··· Provided records ···

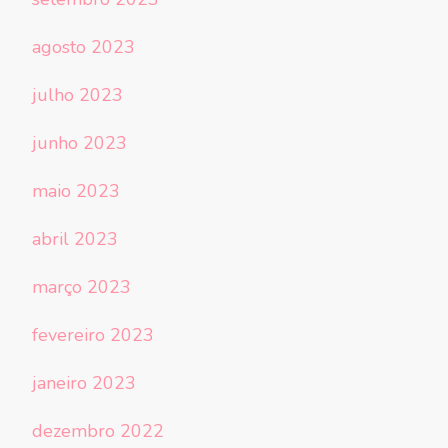
agosto 2023
julho 2023
junho 2023
maio 2023
abril 2023
março 2023
fevereiro 2023
janeiro 2023
dezembro 2022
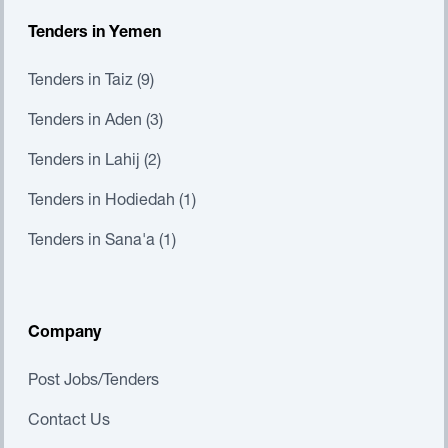
Tenders in Yemen
Tenders in Taiz (9)
Tenders in Aden (3)
Tenders in Lahij (2)
Tenders in Hodiedah (1)
Tenders in Sana'a (1)
Company
Post Jobs/Tenders
Contact Us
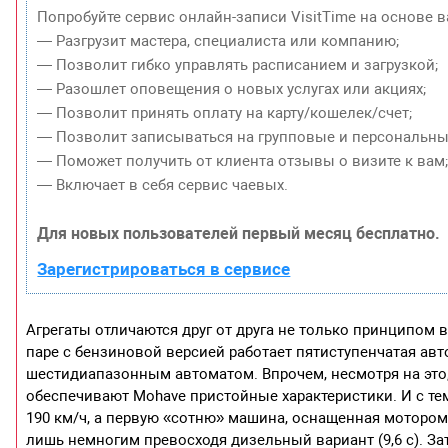
Попробуйте сервис онлайн-записи VisitTime на основе в
— Разгрузит мастера, специалиста или компанию;
— Позволит гибко управлять расписанием и загрузкой;
— Разошлет оповещения о новых услугах или акциях;
— Позволит принять оплату на карту/кошелек/счет;
— Позволит записываться на групповые и персональны
— Поможет получить от клиента отзывы о визите к вам
— Включает в себя сервис чаевых.
Для новых пользователей первый месяц бесплатно.
Зарегистрироваться в сервисе
Агрегаты отличаются друг от друга не только принципом
паре с бензиновой версией работает пятиступенчатая ав
шестидиапазонным автоматом. Впрочем, несмотря на это,
обеспечивают Mohave пристойные характеристики. И с те
190 км/ч, а первую «сотню» машина, оснащенная мотором
лишь немногим превосходя дизельный вариант (9,6 с). З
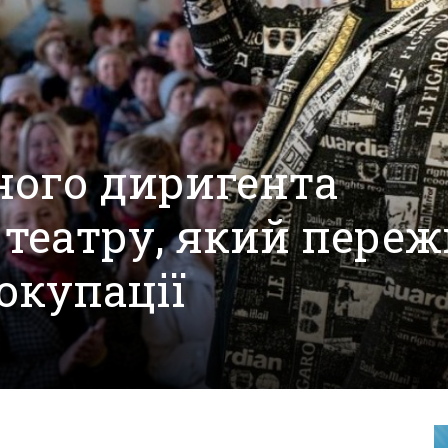
вного диригента
 театру, який пере
 окупації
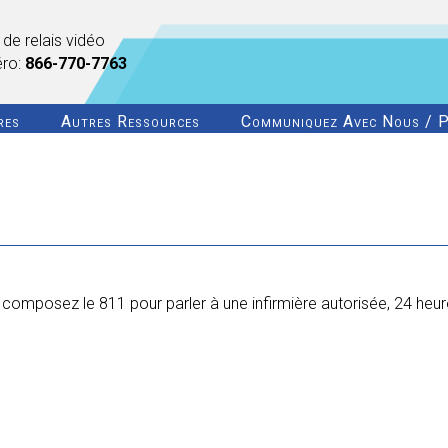
 de relais vidéo
éro:
866-770-7763
res
Autres Ressources
Communiquez Avec Nous / P
omposez le 811 pour parler à une infirmière autorisée, 24 heur
?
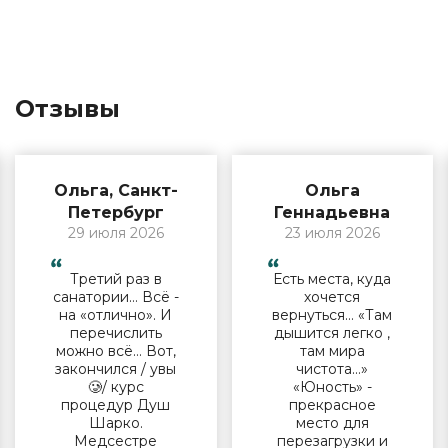
Отзывы
Ольга, Санкт-
Ольга
Петербург
Геннадьевна
29 июля 2026
23 июля 2026
Третий раз в
Есть места, куда
санатории… Всё -
хочется
на «отлично». И
вернуться… «Там
перечислить
дышится легко ,
можно всё… Вот,
там мира
закончился / увы
чистота…»
🥲/ курс
«Юность» -
процедур Душ
прекрасное
Шарко.
место для
Медсестре
перезагрузки и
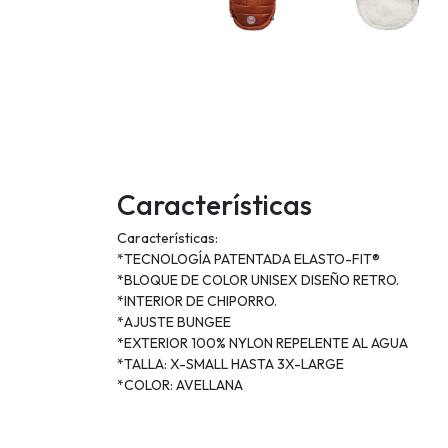
Características
Características:
*TECNOLOGÍA PATENTADA ELASTO-FIT®
*BLOQUE DE COLOR UNISEX DISEÑO RETRO.
*INTERIOR DE CHIPORRO.
*AJUSTE BUNGEE
*EXTERIOR 100% NYLON REPELENTE AL AGUA
*TALLA: X-SMALL HASTA 3X-LARGE
*COLOR: AVELLANA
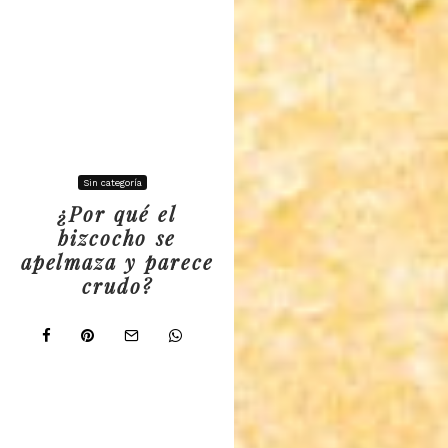
Sin categoría
¿Por qué el
bizcocho se
apelmaza y parece
crudo?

···

Work instruction:
Report all lines of the data that include the word "Позволит".

Result:
— Позволит гибко управлять расписанием и загрузкой;
— Позволит принять оплату на карту/кошелек/счет;
— Позволит записываться на групповые и персональны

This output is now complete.